Crossing Roads

We can think of the problem this way:

He walks 10 blocks without waiting at all for the traffic lights to turn (so he may not end at his house). This means that the student has a $50\%$ chance of moving North and a $50\%$ chance of moving East at any intersection. As his house is at $(5,5)$ , if he moves more than $5$ blocks in one of the directions, he is "penalized" one minute for every "wrong" block he walks on top of the $10$ minutes he needs to walk $10$ blocks (e.g. if he turns out to walk $6$ blocks North and $4$ blocks East, he is "penalized" for one minute, as in the actual situation, instead of walking the last block North, he will instead wait for the traffic light to turn so that he can walk a block East).

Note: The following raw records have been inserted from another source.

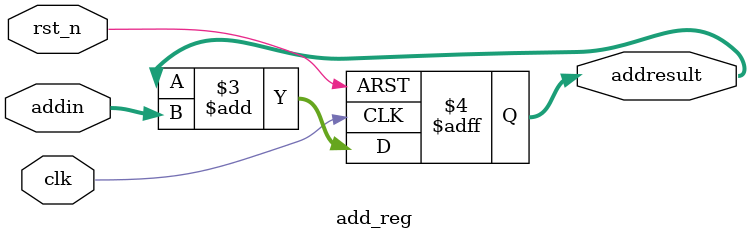
<source format=v>

module add_reg(
               clk,
               addin,
               addresult,
               rst_n
               );

input  clk;
input  rst_n;
input  [11:0] addin;

output [19:0] addresult;

reg    [19:0] addresult;


always @ (negedge rst_n or posedge clk)
   begin
         if (rst_n == 1'b0)
             begin
                   addresult <= 0;
             end

         else
             begin
                   addresult <= addresult + addin;
             end
   end

endmodule
</source>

The probability of him walking $a$ blocks in one direction and $(10-a)$ blocks in the other direction is $\frac{10C_{a}}{2^{10}} \times 2=\frac{10C_{a}}{2^{9}}$ (except the case where he walks $5$ blocks in each direction, where the $\times 2$ is not needed), as the total number of ways he can walk $10$ blocks is $2^{10}$ . Therefore, the total time he is "penalized" for is

$5\frac{10C_{0}}{2^{9}}+4\frac{10C_{1}}{2^{9}}+3\frac{10C_{2}}{2^{9}}+2\frac{10C_{3}}{2^{9}}+1\frac{10C_{4}}{2^{9}}+0\frac{10C_{5}}{2^{10}}=\frac{315}{256}$

As $m=315$ and $n=256$ , the answer is $\boxed{571}$ .